→ Exercise goal
Reproduce word for word the passage on McMillan's submissions, from "14 In its written" up to and including "proceeding being settled.".

→ Document section
14 In its written submissions which were supported orally today, McMillan argued that it wished to see the documents in the disputed paragraphs to ascertain:
whether Mr Morgan and SAP are putting before the Court in the present proceeding a different position to that which they put in the Supreme Court proceeding;
why Mr Morgan and SAP commenced the Supreme Court proceeding against companies, such as Ball & Doggett and Heidelberg, which had claimed to have been creditors of SAM in their proofs of debt, not SAP, as confirmed in their defences filed in the Supreme Court proceeding; and
the evidence in the Supreme Court proceeding that was filed by Mr Morgan, SAP and the defendants prior to that proceeding being settled.
15 In addition, McMillan’s written submissions stated that:
the documents sought in pars 2(h)–(o) “must have dealt with matters which are material for the consideration of the Court in this proceeding including the application for pooling orders” (par 23);
the submissions and evidence relied on by Ball & Doggett and Heidelberg in their applications in the Supreme Court proceeding for a separate question on whether they were creditors of SAP or SAM “bears on the issues with which the Court is now faced in this proceeding, including whether Mr Morgan is putting before this Court in this application a different position to that which Mr Morgan put before the Supreme Court (par 24);
the documents were relevant to whether there should be an inquiry into Mr Morgan’s conduct under s 90-10 (par 29);
the matters which McMillan seeks to investigate and bring before the court bear on the appropriateness of Mr Morgan’s claims for remuneration as liquidator of each of SAP and SAM, particularly in relation to the Supreme Court proceeding (par 33).

→ Material shown
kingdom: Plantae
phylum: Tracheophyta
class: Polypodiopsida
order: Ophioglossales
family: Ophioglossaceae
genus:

→ Solution for this problem
14 In its written submissions which were supported orally today, McMillan argued that it wished to see the documents in the disputed paragraphs to ascertain:
whether Mr Morgan and SAP are putting before the Court in the present proceeding a different position to that which they put in the Supreme Court proceeding;
why Mr Morgan and SAP commenced the Supreme Court proceeding against companies, such as Ball & Doggett and Heidelberg, which had claimed to have been creditors of SAM in their proofs of debt, not SAP, as confirmed in their defences filed in the Supreme Court proceeding; and
the evidence in the Supreme Court proceeding that was filed by Mr Morgan, SAP and the defendants prior to that proceeding being settled.